Tyler Chin of GQ appreciated "using the iconic dungarees as a metaphor for the love of her life" and that the association with the jeans "makes perfect sense for her to pay tribute to the preferred bottoms of old west gunslingers and modern-day ranch hands alike", finding the juxtaposition of Post Malone's "vibrato-wielding" to Beyoncé "sensual". Ken Tucker of NPR Music stated that the collaboration is a "a deceptively simple tune " which "sounds like a great, lost, hit single from the '60s". Spencer Kornhaber of The Atlantic wrote that the song "sounds like the product of the modern Nashville music machine" with "sort of warm, sexy R&B", describing it as a "deliciously ironic fashion".

== Levi's campaign ==
After the track's release on Cowboy Carter, Levi's changed their Instagram name to "Levii's", adding an extra "i" to match the stylized title of the song. They then saw an opportunity to better market their brand to a female audience by using the song commercially. On September 30, 2024, the brand announced a global campaign with Beyoncé titled "Reiimagine" that will stretch into 2025. It is based on women's history with the brand and is split into four "chapters", the first being a reimagined commercial of the company's 1985 "Laundrette" television spot. Levi's have described the partnership as "the biggest one [they've] ever done," and expect Beyoncé's impact to help bring in a boost to $2 billion in sales. The first commercial starring Beyoncé amassed 2.4 billion impressions in under a month.

== Live performances ==
=== 2024 NFL Halftime show ===

On December 25, 2024, Beyoncé and Post Malone gave their first performance of "Levii's Jeans" live as part of Beyoncé's 2024 NFL Halftime Show set list.

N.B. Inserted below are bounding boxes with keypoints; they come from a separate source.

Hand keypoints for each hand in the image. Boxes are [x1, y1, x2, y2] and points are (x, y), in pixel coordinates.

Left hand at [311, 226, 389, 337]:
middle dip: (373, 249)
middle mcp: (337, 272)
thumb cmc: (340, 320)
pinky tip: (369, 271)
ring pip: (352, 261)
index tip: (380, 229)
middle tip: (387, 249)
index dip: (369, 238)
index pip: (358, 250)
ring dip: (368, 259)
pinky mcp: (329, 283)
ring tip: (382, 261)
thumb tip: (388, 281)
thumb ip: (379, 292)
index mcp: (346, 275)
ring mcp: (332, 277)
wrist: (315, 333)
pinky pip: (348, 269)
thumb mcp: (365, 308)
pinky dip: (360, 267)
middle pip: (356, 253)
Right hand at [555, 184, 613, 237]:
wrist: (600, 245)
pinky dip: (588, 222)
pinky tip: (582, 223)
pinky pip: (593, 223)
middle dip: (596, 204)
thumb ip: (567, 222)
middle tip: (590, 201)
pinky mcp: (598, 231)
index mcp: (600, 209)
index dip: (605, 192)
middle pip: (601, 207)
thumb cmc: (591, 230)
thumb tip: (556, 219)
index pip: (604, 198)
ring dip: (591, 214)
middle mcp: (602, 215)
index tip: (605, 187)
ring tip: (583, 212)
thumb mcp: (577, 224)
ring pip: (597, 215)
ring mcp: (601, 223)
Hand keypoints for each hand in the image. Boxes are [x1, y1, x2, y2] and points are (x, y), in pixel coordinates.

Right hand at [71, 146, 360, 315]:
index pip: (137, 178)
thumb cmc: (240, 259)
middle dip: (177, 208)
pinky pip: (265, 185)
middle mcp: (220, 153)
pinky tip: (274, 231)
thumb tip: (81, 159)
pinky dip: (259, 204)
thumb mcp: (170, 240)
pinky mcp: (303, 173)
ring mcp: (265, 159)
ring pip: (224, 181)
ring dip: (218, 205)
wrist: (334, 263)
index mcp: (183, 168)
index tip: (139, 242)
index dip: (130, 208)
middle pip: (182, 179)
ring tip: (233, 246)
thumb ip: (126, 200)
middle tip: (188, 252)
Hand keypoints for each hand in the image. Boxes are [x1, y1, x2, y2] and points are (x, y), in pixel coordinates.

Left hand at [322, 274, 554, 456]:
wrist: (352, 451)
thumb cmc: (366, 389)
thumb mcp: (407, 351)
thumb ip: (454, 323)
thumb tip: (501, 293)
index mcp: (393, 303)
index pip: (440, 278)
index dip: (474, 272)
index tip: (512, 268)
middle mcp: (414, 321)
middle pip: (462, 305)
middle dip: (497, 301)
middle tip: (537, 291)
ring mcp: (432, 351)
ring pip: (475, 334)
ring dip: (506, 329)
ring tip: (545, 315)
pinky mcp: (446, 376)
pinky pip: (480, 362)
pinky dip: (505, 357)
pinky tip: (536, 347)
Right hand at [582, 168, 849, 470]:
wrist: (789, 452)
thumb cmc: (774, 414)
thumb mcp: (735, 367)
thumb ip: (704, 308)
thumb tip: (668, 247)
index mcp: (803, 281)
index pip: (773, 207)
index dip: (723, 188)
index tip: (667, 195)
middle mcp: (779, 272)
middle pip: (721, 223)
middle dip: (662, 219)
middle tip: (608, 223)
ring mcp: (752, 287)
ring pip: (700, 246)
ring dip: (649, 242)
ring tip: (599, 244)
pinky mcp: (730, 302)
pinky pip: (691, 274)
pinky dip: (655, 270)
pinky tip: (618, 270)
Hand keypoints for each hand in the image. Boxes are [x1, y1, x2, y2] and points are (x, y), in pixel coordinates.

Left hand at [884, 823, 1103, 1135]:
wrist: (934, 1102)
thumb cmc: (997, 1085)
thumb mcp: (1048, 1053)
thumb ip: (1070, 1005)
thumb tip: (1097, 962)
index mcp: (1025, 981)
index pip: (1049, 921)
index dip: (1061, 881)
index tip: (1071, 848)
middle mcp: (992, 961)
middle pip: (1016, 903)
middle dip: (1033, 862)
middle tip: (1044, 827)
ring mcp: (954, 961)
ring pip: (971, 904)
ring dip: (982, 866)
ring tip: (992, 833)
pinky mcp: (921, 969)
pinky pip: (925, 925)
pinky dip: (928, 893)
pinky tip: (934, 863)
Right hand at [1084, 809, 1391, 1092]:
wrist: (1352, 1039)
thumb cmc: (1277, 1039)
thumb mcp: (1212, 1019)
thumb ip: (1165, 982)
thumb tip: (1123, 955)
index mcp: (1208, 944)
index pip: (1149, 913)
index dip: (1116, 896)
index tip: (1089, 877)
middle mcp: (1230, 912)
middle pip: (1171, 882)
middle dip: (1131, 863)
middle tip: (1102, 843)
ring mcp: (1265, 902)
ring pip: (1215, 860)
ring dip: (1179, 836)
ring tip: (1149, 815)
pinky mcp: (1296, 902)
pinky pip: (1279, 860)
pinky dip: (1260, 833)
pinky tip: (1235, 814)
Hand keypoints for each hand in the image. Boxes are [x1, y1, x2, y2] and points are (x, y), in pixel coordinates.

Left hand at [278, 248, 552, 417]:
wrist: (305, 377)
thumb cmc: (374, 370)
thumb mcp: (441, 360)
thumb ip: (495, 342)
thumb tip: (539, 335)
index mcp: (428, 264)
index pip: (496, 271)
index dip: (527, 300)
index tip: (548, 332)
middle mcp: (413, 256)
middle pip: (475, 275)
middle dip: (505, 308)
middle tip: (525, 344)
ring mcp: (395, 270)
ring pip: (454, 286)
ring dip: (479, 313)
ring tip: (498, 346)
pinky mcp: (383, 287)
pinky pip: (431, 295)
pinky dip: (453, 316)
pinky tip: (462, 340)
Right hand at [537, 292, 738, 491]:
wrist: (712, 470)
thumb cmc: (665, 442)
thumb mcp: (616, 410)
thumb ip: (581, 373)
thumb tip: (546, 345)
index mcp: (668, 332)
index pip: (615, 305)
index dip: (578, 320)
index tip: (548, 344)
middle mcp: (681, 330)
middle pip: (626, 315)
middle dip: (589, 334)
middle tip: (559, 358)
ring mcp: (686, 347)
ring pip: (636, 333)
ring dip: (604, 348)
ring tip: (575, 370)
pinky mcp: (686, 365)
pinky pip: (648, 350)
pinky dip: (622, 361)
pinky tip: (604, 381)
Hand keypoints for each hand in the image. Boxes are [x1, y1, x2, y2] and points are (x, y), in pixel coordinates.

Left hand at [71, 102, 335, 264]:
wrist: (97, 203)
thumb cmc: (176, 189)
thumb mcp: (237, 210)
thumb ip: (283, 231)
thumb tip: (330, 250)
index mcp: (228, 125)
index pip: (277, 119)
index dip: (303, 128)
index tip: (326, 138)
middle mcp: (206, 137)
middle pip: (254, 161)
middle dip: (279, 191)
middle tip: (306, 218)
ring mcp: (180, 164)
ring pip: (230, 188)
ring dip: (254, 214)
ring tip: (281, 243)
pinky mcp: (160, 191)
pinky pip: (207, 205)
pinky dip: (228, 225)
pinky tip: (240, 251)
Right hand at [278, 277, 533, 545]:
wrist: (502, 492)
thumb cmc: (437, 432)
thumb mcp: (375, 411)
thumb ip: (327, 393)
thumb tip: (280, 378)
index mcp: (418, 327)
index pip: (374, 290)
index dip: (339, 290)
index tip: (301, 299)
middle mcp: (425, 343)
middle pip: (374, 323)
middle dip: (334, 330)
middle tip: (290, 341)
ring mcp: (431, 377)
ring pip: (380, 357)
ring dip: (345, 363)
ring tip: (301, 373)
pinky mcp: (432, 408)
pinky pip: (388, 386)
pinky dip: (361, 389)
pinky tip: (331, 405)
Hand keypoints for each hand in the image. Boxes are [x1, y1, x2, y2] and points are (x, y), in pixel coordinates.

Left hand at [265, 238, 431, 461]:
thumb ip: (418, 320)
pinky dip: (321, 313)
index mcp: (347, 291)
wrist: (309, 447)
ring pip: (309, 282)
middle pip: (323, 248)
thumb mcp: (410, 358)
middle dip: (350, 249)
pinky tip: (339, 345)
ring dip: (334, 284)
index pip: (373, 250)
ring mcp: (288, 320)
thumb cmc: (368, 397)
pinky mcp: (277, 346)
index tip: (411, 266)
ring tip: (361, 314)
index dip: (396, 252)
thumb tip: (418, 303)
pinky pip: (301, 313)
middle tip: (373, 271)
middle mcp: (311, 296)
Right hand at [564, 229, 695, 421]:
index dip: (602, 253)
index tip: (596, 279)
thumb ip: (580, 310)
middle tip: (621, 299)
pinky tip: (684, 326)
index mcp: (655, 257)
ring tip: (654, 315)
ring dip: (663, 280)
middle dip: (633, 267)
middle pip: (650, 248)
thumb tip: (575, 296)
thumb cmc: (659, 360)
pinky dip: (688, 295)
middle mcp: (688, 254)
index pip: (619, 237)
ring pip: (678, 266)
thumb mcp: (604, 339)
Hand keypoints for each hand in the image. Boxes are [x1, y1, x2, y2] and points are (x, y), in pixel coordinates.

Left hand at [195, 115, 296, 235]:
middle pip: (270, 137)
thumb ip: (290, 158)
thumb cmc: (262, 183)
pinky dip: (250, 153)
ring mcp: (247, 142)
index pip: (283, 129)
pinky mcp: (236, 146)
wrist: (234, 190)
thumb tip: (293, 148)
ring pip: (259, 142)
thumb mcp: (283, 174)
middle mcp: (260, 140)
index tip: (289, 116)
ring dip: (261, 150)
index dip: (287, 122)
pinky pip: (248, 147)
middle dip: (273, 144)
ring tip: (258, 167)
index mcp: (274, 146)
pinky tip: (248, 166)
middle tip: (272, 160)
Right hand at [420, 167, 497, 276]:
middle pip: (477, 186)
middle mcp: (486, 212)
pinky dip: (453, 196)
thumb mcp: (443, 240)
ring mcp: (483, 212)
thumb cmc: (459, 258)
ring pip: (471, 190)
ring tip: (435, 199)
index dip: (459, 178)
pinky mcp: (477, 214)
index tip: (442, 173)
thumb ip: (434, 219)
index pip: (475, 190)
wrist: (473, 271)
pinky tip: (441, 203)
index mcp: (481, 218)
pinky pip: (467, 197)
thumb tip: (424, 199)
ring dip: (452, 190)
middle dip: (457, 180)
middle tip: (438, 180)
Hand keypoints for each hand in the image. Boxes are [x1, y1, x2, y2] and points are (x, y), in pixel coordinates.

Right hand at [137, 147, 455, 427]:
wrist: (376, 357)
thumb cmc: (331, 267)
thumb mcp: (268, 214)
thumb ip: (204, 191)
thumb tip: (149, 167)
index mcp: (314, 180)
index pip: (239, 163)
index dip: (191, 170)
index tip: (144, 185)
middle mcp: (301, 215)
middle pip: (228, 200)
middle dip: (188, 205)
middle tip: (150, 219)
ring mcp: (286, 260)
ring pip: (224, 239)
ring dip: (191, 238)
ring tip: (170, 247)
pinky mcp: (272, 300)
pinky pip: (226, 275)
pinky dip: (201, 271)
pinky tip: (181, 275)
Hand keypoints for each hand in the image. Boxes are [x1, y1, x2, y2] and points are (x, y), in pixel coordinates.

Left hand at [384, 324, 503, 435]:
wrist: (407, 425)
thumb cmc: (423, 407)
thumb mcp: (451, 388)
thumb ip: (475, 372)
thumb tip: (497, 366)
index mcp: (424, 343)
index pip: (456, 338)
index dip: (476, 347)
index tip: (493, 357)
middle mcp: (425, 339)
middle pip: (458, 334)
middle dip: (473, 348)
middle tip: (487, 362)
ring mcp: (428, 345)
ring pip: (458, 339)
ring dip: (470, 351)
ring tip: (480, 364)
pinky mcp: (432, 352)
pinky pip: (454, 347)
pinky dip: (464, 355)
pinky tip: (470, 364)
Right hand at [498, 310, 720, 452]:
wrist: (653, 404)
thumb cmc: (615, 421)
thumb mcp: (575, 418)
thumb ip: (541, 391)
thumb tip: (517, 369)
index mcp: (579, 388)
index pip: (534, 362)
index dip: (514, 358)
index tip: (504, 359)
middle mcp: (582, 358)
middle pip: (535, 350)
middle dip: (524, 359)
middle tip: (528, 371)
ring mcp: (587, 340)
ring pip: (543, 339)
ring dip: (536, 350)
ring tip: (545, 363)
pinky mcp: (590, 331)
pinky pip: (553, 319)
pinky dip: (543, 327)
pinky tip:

=== Cowboy Carter Tour ===

Starting April 28, 2025, Beyoncé performed "Levii's Jeans" as part of the Cowboy Carter Tour setlist.

== Commercial performance ==
"Levii's Jeans" debuted at number 16 on the Billboard Hot 100 and at number 5 on the Hot Country Songs, becoming Beyoncé's fourth top-five song on the Hot Country Songs, charting simultaneously at "Texas Hold 'Em", "II Most Wanted", and "Jolene". It also became Malone's first top-ten song on the Hot Country Songs and his second entry after his re-recording of the song "Pickup Man" by Joe Diffie, which peaked at number 34.

==Charts==

Chart performance for "Levii's Jeans"
| Chart (2024) | Peak position |
|---|---|
| Canada Hot 100 (Billboard) | 41 |
| France (SNEP) | 169 |
| Global 200 (Billboard) | 20 |
| Portugal (AFP) | 70 |
| US Billboard Hot 100 | 16 |
| US Hot Country Songs (Billboard) | 5 |

==Certifications==

Certifications for "Levii's Jeans"
| Region | Certification | Certified units/sales |
| Brazil (Pro-Música Brasil) | Platinum | 40,000^{‡} |
^{‡} Sales+streaming figures based on certification alone.